» **DESCRIPTION OF THE TASK**:
Among the lines below, the one containing "focal_35mm: 14" opens the range and the one containing "hfov_deg: 6.5" closes it. Print that range exactly, without the pictures.

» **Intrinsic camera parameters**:
* * * *

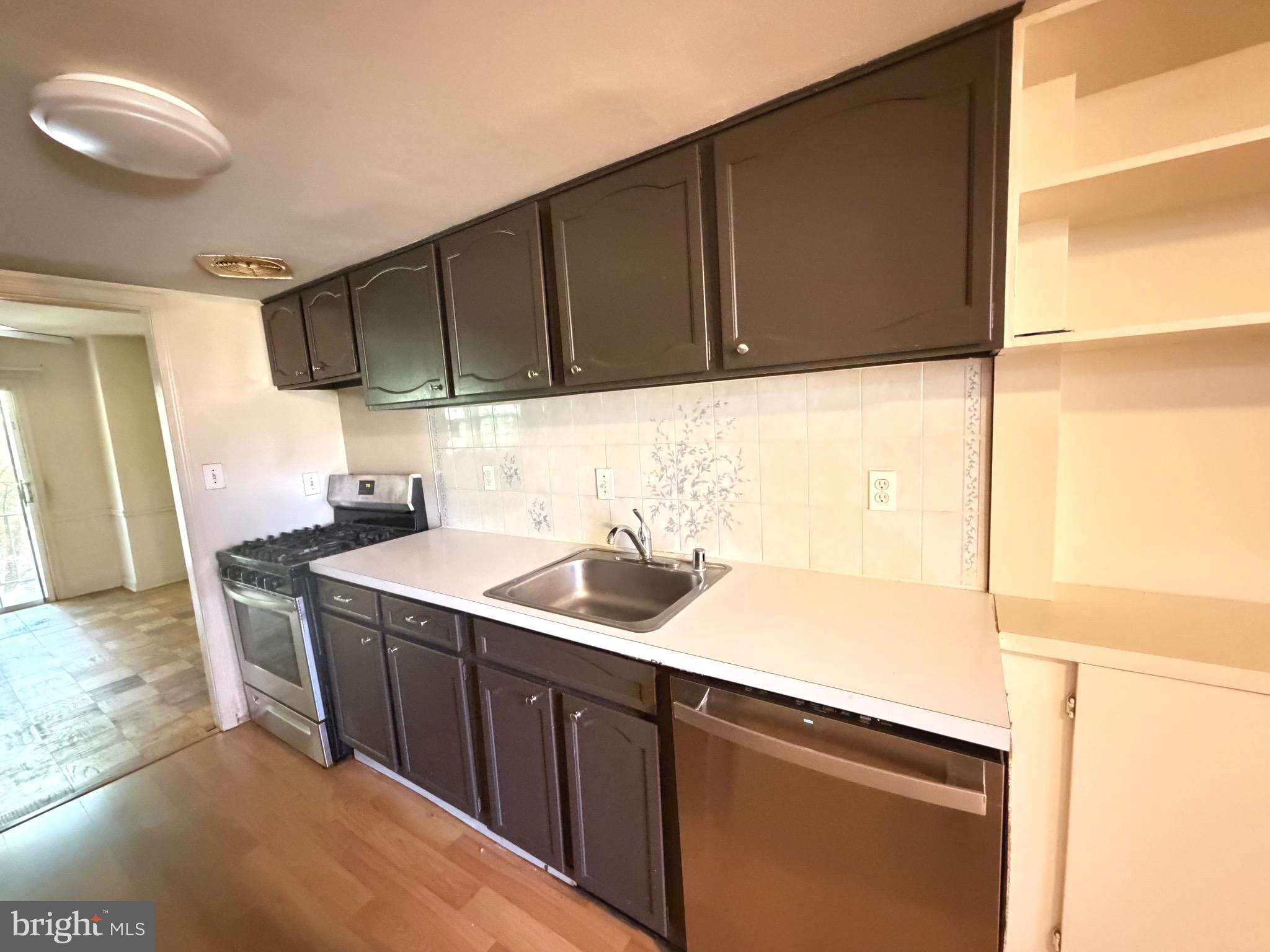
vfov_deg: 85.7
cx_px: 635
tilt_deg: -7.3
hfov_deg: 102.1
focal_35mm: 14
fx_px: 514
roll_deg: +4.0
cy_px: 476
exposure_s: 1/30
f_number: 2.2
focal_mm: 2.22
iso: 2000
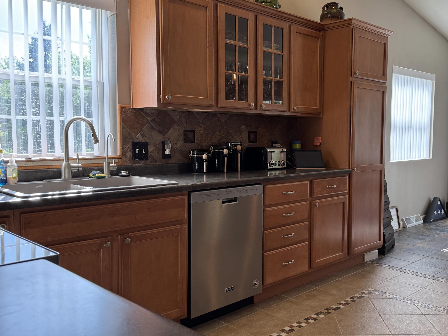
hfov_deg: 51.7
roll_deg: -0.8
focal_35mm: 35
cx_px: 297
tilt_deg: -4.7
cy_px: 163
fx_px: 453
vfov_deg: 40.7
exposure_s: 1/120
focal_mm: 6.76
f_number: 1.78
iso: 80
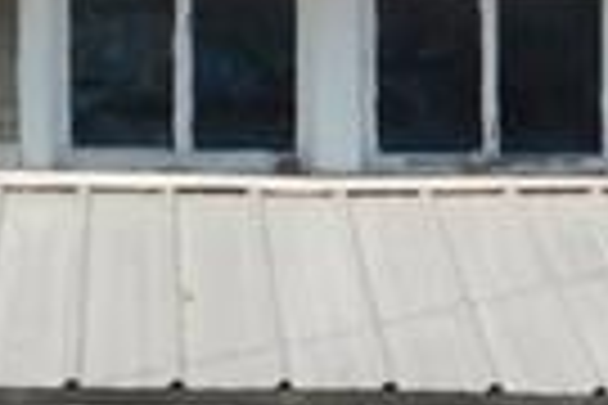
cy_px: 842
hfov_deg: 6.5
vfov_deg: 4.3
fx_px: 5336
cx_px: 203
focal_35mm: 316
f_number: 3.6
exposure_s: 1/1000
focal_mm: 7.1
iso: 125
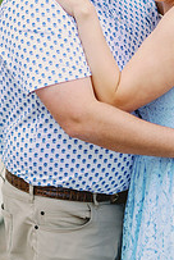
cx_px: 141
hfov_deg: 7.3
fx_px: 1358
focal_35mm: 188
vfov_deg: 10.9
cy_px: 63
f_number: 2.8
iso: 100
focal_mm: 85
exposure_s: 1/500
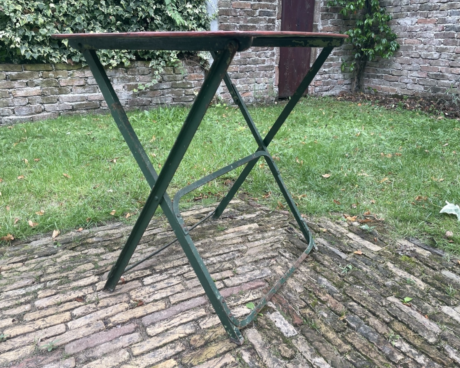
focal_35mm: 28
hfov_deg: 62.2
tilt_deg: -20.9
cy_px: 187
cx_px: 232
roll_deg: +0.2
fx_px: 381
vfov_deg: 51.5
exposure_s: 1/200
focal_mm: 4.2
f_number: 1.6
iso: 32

* * * *

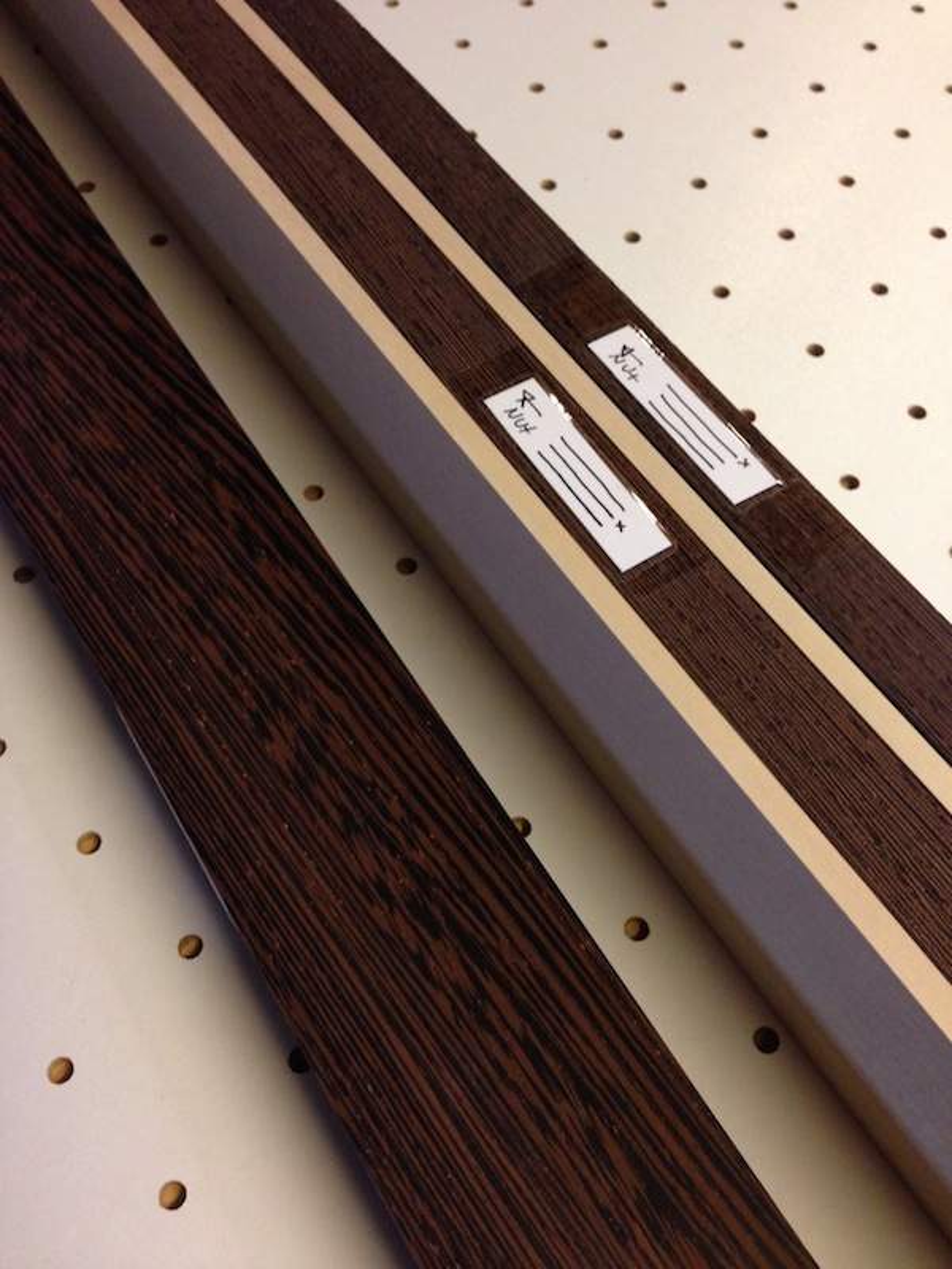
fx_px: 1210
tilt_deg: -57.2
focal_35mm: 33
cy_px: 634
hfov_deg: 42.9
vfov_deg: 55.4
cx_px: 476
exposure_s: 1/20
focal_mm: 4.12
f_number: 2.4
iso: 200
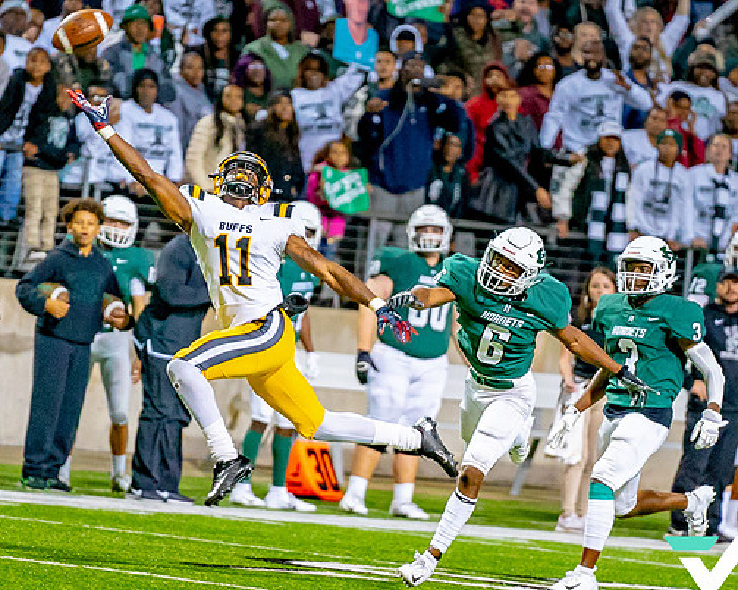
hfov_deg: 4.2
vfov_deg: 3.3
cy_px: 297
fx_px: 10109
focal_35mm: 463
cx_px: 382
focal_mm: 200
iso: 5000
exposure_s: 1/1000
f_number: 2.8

* * * *

» **RESULT**:
focal_35mm: 14
fx_px: 514
roll_deg: +4.0
cy_px: 476
exposure_s: 1/30
f_number: 2.2
focal_mm: 2.22
iso: 2000
hfov_deg: 51.7
roll_deg: -0.8
focal_35mm: 35
cx_px: 297
tilt_deg: -4.7
cy_px: 163
fx_px: 453
vfov_deg: 40.7
exposure_s: 1/120
focal_mm: 6.76
f_number: 1.78
iso: 80
cy_px: 842
hfov_deg: 6.5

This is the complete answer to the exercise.